About this task :: Copy the records below exactly.

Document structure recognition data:
※ ※ ※

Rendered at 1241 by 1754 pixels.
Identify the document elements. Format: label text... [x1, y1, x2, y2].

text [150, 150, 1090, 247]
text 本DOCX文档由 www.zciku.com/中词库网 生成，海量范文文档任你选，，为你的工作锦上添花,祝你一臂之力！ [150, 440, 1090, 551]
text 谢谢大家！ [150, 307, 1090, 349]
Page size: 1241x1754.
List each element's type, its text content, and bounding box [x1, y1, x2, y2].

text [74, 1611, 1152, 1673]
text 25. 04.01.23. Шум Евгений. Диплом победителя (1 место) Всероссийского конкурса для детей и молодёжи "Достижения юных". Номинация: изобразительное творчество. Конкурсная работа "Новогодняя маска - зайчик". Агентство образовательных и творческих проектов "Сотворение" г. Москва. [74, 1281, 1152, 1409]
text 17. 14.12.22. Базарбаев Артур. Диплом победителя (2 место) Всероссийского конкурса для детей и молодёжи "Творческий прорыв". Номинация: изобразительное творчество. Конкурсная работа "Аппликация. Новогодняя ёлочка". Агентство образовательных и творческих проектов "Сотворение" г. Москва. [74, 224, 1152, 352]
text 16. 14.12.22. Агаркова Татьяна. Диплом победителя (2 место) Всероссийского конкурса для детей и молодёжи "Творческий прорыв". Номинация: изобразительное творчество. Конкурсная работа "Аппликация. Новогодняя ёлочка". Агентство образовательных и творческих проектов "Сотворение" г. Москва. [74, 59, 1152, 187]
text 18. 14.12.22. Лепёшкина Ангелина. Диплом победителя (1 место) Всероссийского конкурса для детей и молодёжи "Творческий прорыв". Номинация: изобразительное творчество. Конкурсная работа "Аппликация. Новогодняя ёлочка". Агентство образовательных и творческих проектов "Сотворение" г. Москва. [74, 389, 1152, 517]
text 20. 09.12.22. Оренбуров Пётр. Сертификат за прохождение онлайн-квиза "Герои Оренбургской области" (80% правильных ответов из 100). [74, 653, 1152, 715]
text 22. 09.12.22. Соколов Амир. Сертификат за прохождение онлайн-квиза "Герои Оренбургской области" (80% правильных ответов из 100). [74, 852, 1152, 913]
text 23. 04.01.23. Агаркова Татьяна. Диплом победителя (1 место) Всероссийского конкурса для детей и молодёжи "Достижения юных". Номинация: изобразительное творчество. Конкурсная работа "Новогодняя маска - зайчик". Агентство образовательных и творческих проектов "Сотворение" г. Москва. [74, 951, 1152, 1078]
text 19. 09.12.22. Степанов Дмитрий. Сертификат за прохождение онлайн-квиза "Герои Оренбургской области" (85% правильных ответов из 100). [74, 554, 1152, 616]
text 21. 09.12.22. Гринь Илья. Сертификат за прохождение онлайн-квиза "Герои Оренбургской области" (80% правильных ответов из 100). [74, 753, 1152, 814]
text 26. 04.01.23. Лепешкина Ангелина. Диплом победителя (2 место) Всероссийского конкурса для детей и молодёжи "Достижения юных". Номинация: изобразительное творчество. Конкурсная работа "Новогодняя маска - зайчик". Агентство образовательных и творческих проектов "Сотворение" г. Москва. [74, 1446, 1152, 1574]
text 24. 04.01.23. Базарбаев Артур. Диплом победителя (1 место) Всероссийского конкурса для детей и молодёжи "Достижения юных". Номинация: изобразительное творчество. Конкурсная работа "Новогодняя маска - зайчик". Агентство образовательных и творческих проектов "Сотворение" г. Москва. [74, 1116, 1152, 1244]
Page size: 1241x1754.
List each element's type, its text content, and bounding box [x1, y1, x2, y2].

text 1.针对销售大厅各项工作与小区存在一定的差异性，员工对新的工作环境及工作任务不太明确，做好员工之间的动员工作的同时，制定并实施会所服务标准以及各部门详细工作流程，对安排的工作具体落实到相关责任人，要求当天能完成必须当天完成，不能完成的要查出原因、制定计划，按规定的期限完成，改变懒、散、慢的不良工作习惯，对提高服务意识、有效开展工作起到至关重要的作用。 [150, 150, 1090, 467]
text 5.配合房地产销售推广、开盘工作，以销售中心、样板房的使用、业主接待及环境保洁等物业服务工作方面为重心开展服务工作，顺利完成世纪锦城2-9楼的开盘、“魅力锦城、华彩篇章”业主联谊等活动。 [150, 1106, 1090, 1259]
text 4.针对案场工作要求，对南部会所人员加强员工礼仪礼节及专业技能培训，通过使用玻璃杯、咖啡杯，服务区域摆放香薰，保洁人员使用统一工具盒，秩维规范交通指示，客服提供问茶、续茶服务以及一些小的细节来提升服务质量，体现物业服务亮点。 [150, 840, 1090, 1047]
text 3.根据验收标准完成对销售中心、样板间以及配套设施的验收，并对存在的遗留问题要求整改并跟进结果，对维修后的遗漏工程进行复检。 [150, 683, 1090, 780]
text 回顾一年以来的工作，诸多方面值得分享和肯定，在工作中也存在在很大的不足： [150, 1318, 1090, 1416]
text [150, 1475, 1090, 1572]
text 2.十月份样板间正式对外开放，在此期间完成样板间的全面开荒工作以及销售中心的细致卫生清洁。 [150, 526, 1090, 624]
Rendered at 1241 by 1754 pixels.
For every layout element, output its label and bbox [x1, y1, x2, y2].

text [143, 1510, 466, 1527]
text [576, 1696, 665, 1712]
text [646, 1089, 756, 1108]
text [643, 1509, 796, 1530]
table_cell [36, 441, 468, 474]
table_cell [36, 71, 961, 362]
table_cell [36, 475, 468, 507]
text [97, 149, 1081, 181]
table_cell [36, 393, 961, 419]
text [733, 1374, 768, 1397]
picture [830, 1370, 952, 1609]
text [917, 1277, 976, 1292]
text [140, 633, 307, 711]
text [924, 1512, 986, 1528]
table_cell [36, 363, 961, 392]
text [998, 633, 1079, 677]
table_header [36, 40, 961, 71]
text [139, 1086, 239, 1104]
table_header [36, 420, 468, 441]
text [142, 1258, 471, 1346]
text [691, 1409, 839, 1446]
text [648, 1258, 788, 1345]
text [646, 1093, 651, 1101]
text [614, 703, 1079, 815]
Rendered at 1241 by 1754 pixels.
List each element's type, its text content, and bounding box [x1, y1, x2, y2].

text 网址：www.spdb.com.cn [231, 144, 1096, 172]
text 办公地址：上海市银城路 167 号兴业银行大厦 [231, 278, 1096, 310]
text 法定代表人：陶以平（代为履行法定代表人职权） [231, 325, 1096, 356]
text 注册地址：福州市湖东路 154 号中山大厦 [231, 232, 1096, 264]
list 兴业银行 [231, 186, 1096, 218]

※ ※ ※

Final answer ::
Rendered at 1241 by 1754 pixels.
Identify the document elements. Format: label text... [x1, y1, x2, y2].

text [150, 150, 1090, 247]
text 本DOCX文档由 www.zciku.com/中词库网 生成，海量范文文档任你选，，为你的工作锦上添花,祝你一臂之力！ [150, 440, 1090, 551]
text 谢谢大家！ [150, 307, 1090, 349]
Page size: 1241x1754.
List each element's type, its text content, and bounding box [x1, y1, x2, y2].

text [74, 1611, 1152, 1673]
text 25. 04.01.23. Шум Евгений. Диплом победителя (1 место) Всероссийского конкурса для детей и молодёжи "Достижения юных". Номинация: изобразительное творчество. Конкурсная работа "Новогодняя маска - зайчик". Агентство образовательных и творческих проектов "Сотворение" г. Москва. [74, 1281, 1152, 1409]
text 17. 14.12.22. Базарбаев Артур. Диплом победителя (2 место) Всероссийского конкурса для детей и молодёжи "Творческий прорыв". Номинация: изобразительное творчество. Конкурсная работа "Аппликация. Новогодняя ёлочка". Агентство образовательных и творческих проектов "Сотворение" г. Москва. [74, 224, 1152, 352]
text 16. 14.12.22. Агаркова Татьяна. Диплом победителя (2 место) Всероссийского конкурса для детей и молодёжи "Творческий прорыв". Номинация: изобразительное творчество. Конкурсная работа "Аппликация. Новогодняя ёлочка". Агентство образовательных и творческих проектов "Сотворение" г. Москва. [74, 59, 1152, 187]
text 18. 14.12.22. Лепёшкина Ангелина. Диплом победителя (1 место) Всероссийского конкурса для детей и молодёжи "Творческий прорыв". Номинация: изобразительное творчество. Конкурсная работа "Аппликация. Новогодняя ёлочка". Агентство образовательных и творческих проектов "Сотворение" г. Москва. [74, 389, 1152, 517]
text 20. 09.12.22. Оренбуров Пётр. Сертификат за прохождение онлайн-квиза "Герои Оренбургской области" (80% правильных ответов из 100). [74, 653, 1152, 715]
text 22. 09.12.22. Соколов Амир. Сертификат за прохождение онлайн-квиза "Герои Оренбургской области" (80% правильных ответов из 100). [74, 852, 1152, 913]
text 23. 04.01.23. Агаркова Татьяна. Диплом победителя (1 место) Всероссийского конкурса для детей и молодёжи "Достижения юных". Номинация: изобразительное творчество. Конкурсная работа "Новогодняя маска - зайчик". Агентство образовательных и творческих проектов "Сотворение" г. Москва. [74, 951, 1152, 1078]
text 19. 09.12.22. Степанов Дмитрий. Сертификат за прохождение онлайн-квиза "Герои Оренбургской области" (85% правильных ответов из 100). [74, 554, 1152, 616]
text 21. 09.12.22. Гринь Илья. Сертификат за прохождение онлайн-квиза "Герои Оренбургской области" (80% правильных ответов из 100). [74, 753, 1152, 814]
text 26. 04.01.23. Лепешкина Ангелина. Диплом победителя (2 место) Всероссийского конкурса для детей и молодёжи "Достижения юных". Номинация: изобразительное творчество. Конкурсная работа "Новогодняя маска - зайчик". Агентство образовательных и творческих проектов "Сотворение" г. Москва. [74, 1446, 1152, 1574]
text 24. 04.01.23. Базарбаев Артур. Диплом победителя (1 место) Всероссийского конкурса для детей и молодёжи "Достижения юных". Номинация: изобразительное творчество. Конкурсная работа "Новогодняя маска - зайчик". Агентство образовательных и творческих проектов "Сотворение" г. Москва. [74, 1116, 1152, 1244]
Page size: 1241x1754.
List each element's type, its text content, and bounding box [x1, y1, x2, y2].

text 1.针对销售大厅各项工作与小区存在一定的差异性，员工对新的工作环境及工作任务不太明确，做好员工之间的动员工作的同时，制定并实施会所服务标准以及各部门详细工作流程，对安排的工作具体落实到相关责任人，要求当天能完成必须当天完成，不能完成的要查出原因、制定计划，按规定的期限完成，改变懒、散、慢的不良工作习惯，对提高服务意识、有效开展工作起到至关重要的作用。 [150, 150, 1090, 467]
text 5.配合房地产销售推广、开盘工作，以销售中心、样板房的使用、业主接待及环境保洁等物业服务工作方面为重心开展服务工作，顺利完成世纪锦城2-9楼的开盘、“魅力锦城、华彩篇章”业主联谊等活动。 [150, 1106, 1090, 1259]
text 4.针对案场工作要求，对南部会所人员加强员工礼仪礼节及专业技能培训，通过使用玻璃杯、咖啡杯，服务区域摆放香薰，保洁人员使用统一工具盒，秩维规范交通指示，客服提供问茶、续茶服务以及一些小的细节来提升服务质量，体现物业服务亮点。 [150, 840, 1090, 1047]
text 3.根据验收标准完成对销售中心、样板间以及配套设施的验收，并对存在的遗留问题要求整改并跟进结果，对维修后的遗漏工程进行复检。 [150, 683, 1090, 780]
text 回顾一年以来的工作，诸多方面值得分享和肯定，在工作中也存在在很大的不足： [150, 1318, 1090, 1416]
text [150, 1475, 1090, 1572]
text 2.十月份样板间正式对外开放，在此期间完成样板间的全面开荒工作以及销售中心的细致卫生清洁。 [150, 526, 1090, 624]
Rendered at 1241 by 1754 pixels.
For every layout element, output its label and bbox [x1, y1, x2, y2].

text [143, 1510, 466, 1527]
text [576, 1696, 665, 1712]
text [646, 1089, 756, 1108]
text [643, 1509, 796, 1530]
table_cell [36, 441, 468, 474]
table_cell [36, 71, 961, 362]
table_cell [36, 475, 468, 507]
text [97, 149, 1081, 181]
table_cell [36, 393, 961, 419]
text [733, 1374, 768, 1397]
picture [830, 1370, 952, 1609]
text [917, 1277, 976, 1292]
text [140, 633, 307, 711]
text [924, 1512, 986, 1528]
table_cell [36, 363, 961, 392]
text [998, 633, 1079, 677]
table_header [36, 40, 961, 71]
text [139, 1086, 239, 1104]
table_header [36, 420, 468, 441]
text [142, 1258, 471, 1346]
text [691, 1409, 839, 1446]
text [648, 1258, 788, 1345]
text [646, 1093, 651, 1101]
text [614, 703, 1079, 815]
Rendered at 1241 by 1754 pixels.
List each element's type, its text content, and bounding box [x1, y1, x2, y2].

text 网址：www.spdb.com.cn [231, 144, 1096, 172]
text 办公地址：上海市银城路 167 号兴业银行大厦 [231, 278, 1096, 310]
text 法定代表人：陶以平（代为履行法定代表人职权） [231, 325, 1096, 356]
text 注册地址：福州市湖东路 154 号中山大厦 [231, 232, 1096, 264]
list 兴业银行 [231, 186, 1096, 218]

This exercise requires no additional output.